_FRAGMENTO PARA LEER_.
—————
Hubiera sido esta la ocasión propicia para enmendar esa falla, pero, muy al contrario, el actual gobierno no solo mantuvo indemne el modelo, sino que acogió en buena parte el contenido de decretos de Emergencia Social dictados por el gobierno de Uribe, y declarados inexequibles por la Corte Constitucional, y lo vertió en la Ley 1438, impasible ante los fundados reparos de representantes de usuarios y de voces autorizadas de la comunidad médica.
Pero hay algo peor: esa filosofía discordante con la esencia del Estado Social de Derecho, que ha fracasado estruendosamente en el campo de la salud, se proyecta trasplantar al campo de la educación superior, con un mensaje implícito muy a tono con esa filosofía crudamente pragmática de ambos gobernantes: solo el propósito de lucro puede lograr la excelencia académica.
Ahora bien: no faltará quien arguya, en respaldo de la tesis que tiende a diferenciar a Santos de Uribe, que el primero algo ha preservado del legado liberal de algunos de sus antepasados, mientras que en el segundo el ’trapo rojo’ siempre hizo parte de su impostura; pero a quien así razone hay que pedirle que le dé un vistazo a la llamada ley de seguridad ciudadana, reflejo fiel de quienes piensan que son compatibles la filosofía liberal y democrática con la sanción a la protesta social y que la tipificación de delitos y el aumento discrecional de penas son la mejor terapia para trastornos sociales cuyas raíces es preferible ignorar.
—————
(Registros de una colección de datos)
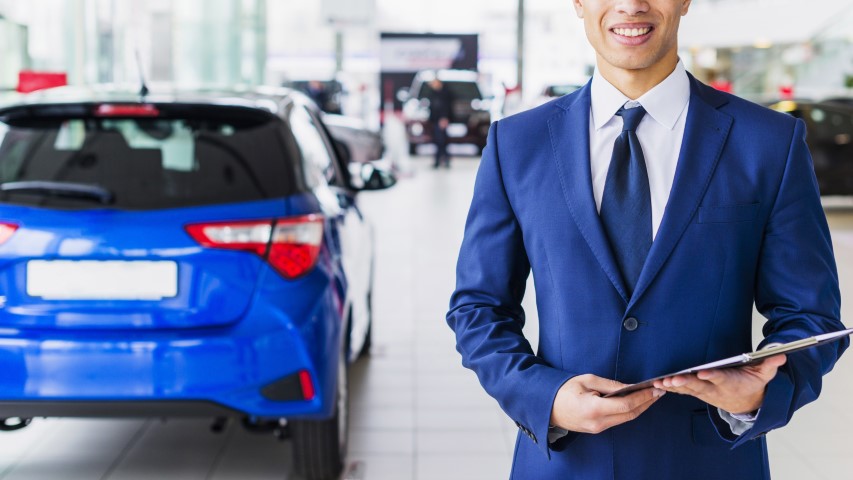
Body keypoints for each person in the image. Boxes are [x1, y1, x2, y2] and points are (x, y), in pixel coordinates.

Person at [446, 1, 848, 479]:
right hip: (566, 463)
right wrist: (543, 396)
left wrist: (761, 392)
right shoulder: (517, 143)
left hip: (709, 463)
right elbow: (478, 306)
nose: (631, 4)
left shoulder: (769, 142)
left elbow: (811, 316)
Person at [427, 77, 453, 168]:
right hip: (435, 120)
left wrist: (444, 118)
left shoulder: (445, 94)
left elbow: (446, 107)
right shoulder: (434, 94)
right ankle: (441, 160)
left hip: (441, 120)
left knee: (441, 141)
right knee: (438, 141)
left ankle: (443, 160)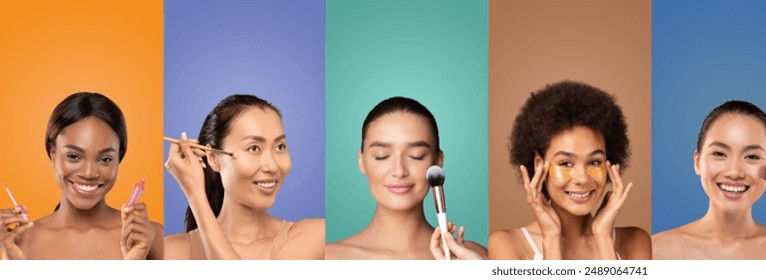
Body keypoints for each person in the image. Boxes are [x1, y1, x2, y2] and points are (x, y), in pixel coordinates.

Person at [488, 80, 651, 260]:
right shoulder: (508, 245)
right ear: (538, 164)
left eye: (595, 162)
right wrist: (551, 236)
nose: (582, 178)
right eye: (566, 163)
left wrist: (603, 237)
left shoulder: (635, 242)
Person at [1, 92, 162, 260]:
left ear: (118, 159)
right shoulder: (21, 242)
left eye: (105, 159)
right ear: (53, 155)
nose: (88, 173)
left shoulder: (151, 237)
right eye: (73, 156)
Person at [164, 94, 324, 259]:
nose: (272, 166)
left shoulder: (315, 236)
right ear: (213, 158)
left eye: (280, 147)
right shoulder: (172, 252)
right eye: (254, 148)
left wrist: (196, 195)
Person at [326, 96, 486, 260]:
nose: (399, 171)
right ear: (362, 161)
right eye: (382, 156)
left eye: (416, 156)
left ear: (438, 161)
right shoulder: (329, 257)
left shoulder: (475, 257)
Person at [653, 101, 766, 259]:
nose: (734, 172)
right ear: (697, 162)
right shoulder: (656, 250)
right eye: (719, 154)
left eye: (752, 156)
—————
_CONJUNTO DE TAREAS_.
1. Según el fragmento, ¿en qué ley vertió el actual gobierno buena parte del contenido de los decretos de Emergencia Social?
2. Indica si cada afirmación concuerda con el fragmento: (a) el actual gobierno transformó a fondo el modelo de salud; (b) la Corte Constitucional declaró inexequibles los decretos de Emergencia Social; (c) se proyecta llevar esa filosofía al campo de la educación superior.
3. Repite textualmente el pasaje del fragmento que va desde "Pero hay algo" hasta "la excelencia académica.".

_RESPUESTAS DEL EJERCICIO_.
1. En la Ley 1438.

2.
(a) No: "el actual gobierno no solo mantuvo indemne el modelo".
(b) Sí: "y declarados inexequibles por la Corte Constitucional".
(c) Sí: "se proyecta trasplantar al campo de la educación superior".

3.
Pero hay algo peor: esa filosofía discordante con la esencia del Estado Social de Derecho, que ha fracasado estruendosamente en el campo de la salud, se proyecta trasplantar al campo de la educación superior, con un mensaje implícito muy a tono con esa filosofía crudamente pragmática de ambos gobernantes: solo el propósito de lucro puede lograr la excelencia académica.